La mécanique est bien huilée. Un État émet des obligations, promet de payer des intérêts, et quand l’échéance arrive, il réemprunte. Tant que les créanciers ont confiance et que l’économie croît plus vite que la dette, le système tient. Mais quand les taux d’intérêt dépassent le taux de croissance — comme c’est le cas aujourd’hui en France — la dette s’autoalimente. On emprunte pour payer les intérêts de ce qu’on a déjà emprunté.
Le documentaire distingue les bonnes dettes des mauvaises : investir dans les infrastructures numériques, l’éducation ou la recherche peut générer de la croissance future.
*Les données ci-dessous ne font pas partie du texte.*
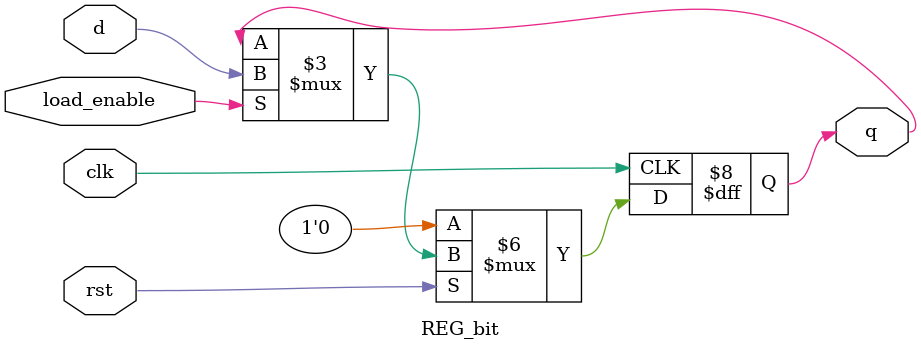
<source format=v>
`timescale 1ns / 1ps
module REG_bit( // classic D-FF implementation, if we is 1 we write to the FF.
    input clk,
    input rst,
    input load_enable,
    input d,
    output reg q
  );
 // reg temp_q;
  always @(negedge clk) begin
    if(rst == 0) begin
      q <= 0;
    end
    else if (load_enable) begin
      q <= d;
    end
  end
 endmodule

</source>
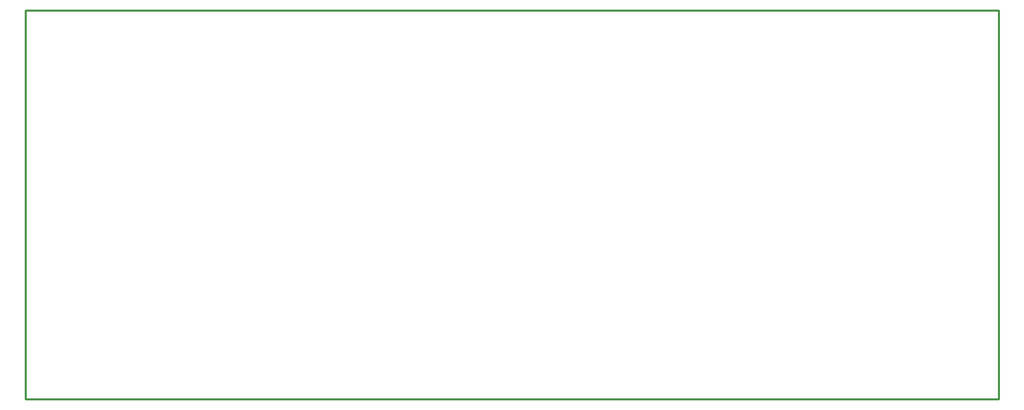
<source format=gko>
%FSLAX44Y44*%
%MOMM*%
G71*
G01*
G75*
G04 Layer_Color=16711935*
%ADD10R,0.6000X0.6000*%
%ADD11R,0.6300X0.8300*%
%ADD12R,5.5000X3.2000*%
%ADD13R,1.0000X1.5000*%
%ADD14R,3.0000X1.6000*%
%ADD15R,6.2000X5.8000*%
%ADD16R,2.7000X1.0000*%
%ADD17R,2.7000X3.3000*%
%ADD18O,2.1500X0.6000*%
%ADD19O,0.7000X2.5000*%
G04:AMPARAMS|DCode=20|XSize=0.6mm|YSize=1.3mm|CornerRadius=0.15mm|HoleSize=0mm|Usage=FLASHONLY|Rotation=180.000|XOffset=0mm|YOffset=0mm|HoleType=Round|Shape=RoundedRectangle|*
%AMROUNDEDRECTD20*
21,1,0.6000,1.0000,0,0,180.0*
21,1,0.3000,1.3000,0,0,180.0*
1,1,0.3000,-0.1500,0.5000*
1,1,0.3000,0.1500,0.5000*
1,1,0.3000,0.1500,-0.5000*
1,1,0.3000,-0.1500,-0.5000*
%
%ADD20ROUNDEDRECTD20*%
%ADD21R,0.6000X0.6000*%
%ADD22R,0.4500X0.6000*%
%ADD23O,1.7000X0.3000*%
%ADD24R,1.1000X0.6000*%
%ADD25R,1.0000X0.8000*%
%ADD26R,0.9000X0.6000*%
%ADD27R,0.6000X1.1000*%
%ADD28R,1.5000X2.1000*%
%ADD29R,0.8300X0.6300*%
%ADD30R,1.5000X1.0000*%
%ADD31R,3.0000X3.7500*%
%ADD32C,1.5000*%
%ADD33C,0.3000*%
%ADD34C,0.5000*%
%ADD35C,1.8000*%
%ADD36C,2.0000*%
%ADD37C,0.7500*%
%ADD38C,1.0000*%
%ADD39C,0.2600*%
%ADD40C,0.2500*%
%ADD41C,1.5000*%
%ADD42R,1.5000X1.5000*%
%ADD43C,2.5000*%
%ADD44C,6.0000*%
%ADD45C,1.6000*%
%ADD46C,0.7000*%
%ADD47R,0.8000X1.0000*%
%ADD48C,0.7000*%
%ADD49C,0.1700*%
%ADD50C,0.2540*%
%ADD51C,0.2000*%
%ADD52C,0.1000*%
%ADD53C,0.1500*%
%ADD54R,0.8032X0.8032*%
%ADD55R,0.8332X1.0332*%
%ADD56R,5.7032X3.4032*%
%ADD57R,1.2032X1.7032*%
%ADD58R,3.2032X1.8032*%
%ADD59R,6.4032X6.0032*%
%ADD60R,2.9032X1.2032*%
%ADD61R,2.9032X3.5032*%
%ADD62O,2.3532X0.8032*%
%ADD63O,0.9032X2.7032*%
G04:AMPARAMS|DCode=64|XSize=0.8032mm|YSize=1.5032mm|CornerRadius=0.2516mm|HoleSize=0mm|Usage=FLASHONLY|Rotation=180.000|XOffset=0mm|YOffset=0mm|HoleType=Round|Shape=RoundedRectangle|*
%AMROUNDEDRECTD64*
21,1,0.8032,1.0000,0,0,180.0*
21,1,0.3000,1.5032,0,0,180.0*
1,1,0.5032,-0.1500,0.5000*
1,1,0.5032,0.1500,0.5000*
1,1,0.5032,0.1500,-0.5000*
1,1,0.5032,-0.1500,-0.5000*
%
%ADD64ROUNDEDRECTD64*%
%ADD65R,0.8032X0.8032*%
%ADD66R,0.6532X0.8032*%
%ADD67O,1.9032X0.5032*%
%ADD68R,1.3032X0.8032*%
%ADD69R,1.2032X1.0032*%
%ADD70R,1.1032X0.8032*%
%ADD71R,0.8032X1.3032*%
%ADD72R,1.7032X2.3032*%
%ADD73R,1.0332X0.8332*%
%ADD74R,1.7032X1.2032*%
%ADD75R,3.2032X3.9532*%
%ADD76C,1.7032*%
%ADD77R,1.7032X1.7032*%
%ADD78C,2.7032*%
%ADD79C,6.2032*%
%ADD80C,1.8032*%
%ADD81R,1.0032X1.2032*%
D50*
X0Y0D02*
Y480000D01*
X1200000D01*
X0Y0D02*
X1200000D01*
Y480000D01*
M02*

</source>
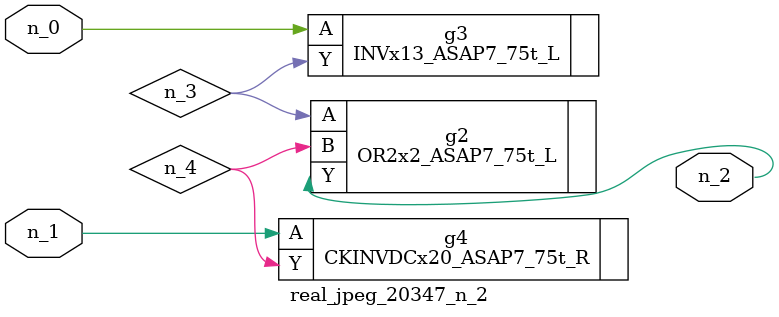
<source format=v>
module real_jpeg_20347_n_2 (n_1, n_0, n_2);

input n_1;
input n_0;

output n_2;

wire n_4;
wire n_3;

INVx13_ASAP7_75t_L g3 ( 
.A(n_0),
.Y(n_3)
);

CKINVDCx20_ASAP7_75t_R g4 ( 
.A(n_1),
.Y(n_4)
);

OR2x2_ASAP7_75t_L g2 ( 
.A(n_3),
.B(n_4),
.Y(n_2)
);


endmodule
</source>
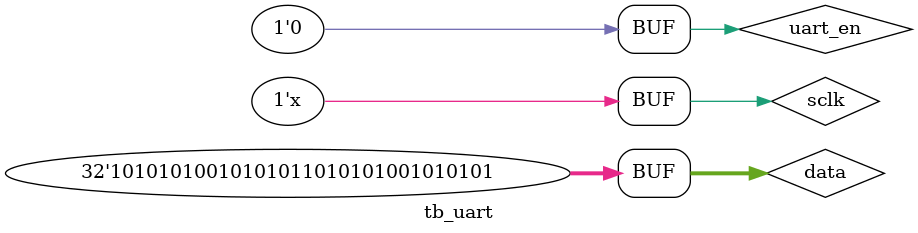
<source format=v>
`timescale	1ns/1ps

module	tb_uart();

reg 	[31:0]	data = 32'b10101010_01010101_10101010_01010101;		//0001_0010_0011_0001_0010_0011_0001_0010		h12312312
reg		sclk;
reg		uart_en;

wire	wr_clk;
wire 	tx;
//---------------------------//
initial		sclk = 1;
always	#5	sclk = ~sclk;
//---------------------------//
initial		uart_en = 1;
always	begin
	#1700000
	uart_en = 0;

end


uart_tx			uart_tx_inst(
	.clk		(sclk),
	.data		(data),
	.uart_en	(uart_en),
	.wr_clk		(wr_clk),
	.tx			(tx)
);



endmodule


</source>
Financer des dépenses courantes ou des projets sans rendement réel, c’est repousser le problème aux générations suivantes. La Grèce en a fait la démonstration brutale à partir de 2009 : une dette dissimulée, utilisée pour consommer plutôt qu’investir, a failli faire exploser la zone euro.
À l’opposé, le Japon affiche 250 % d’endettement sans panique, parce que sa dette est détenue massivement par ses propres citoyens, qui ne peuvent pas « partir » du jour au lendemain. La France, elle, voit 54 % de sa dette aux mains d’étrangers, c’est une vulnérabilité structurelle.
Annuler la dette ? Cela signifierait détruire l’épargne retraite de millions de ménages. Laisser filer l’inflation ? C’est déjà en cours, discrètement. Réformer sérieusement ? C’est politiquement le plus difficile, et donc le moins souvent choisi.
Un tour d’horizon pédagogique d’un sujet qui nous concerne tous, directement.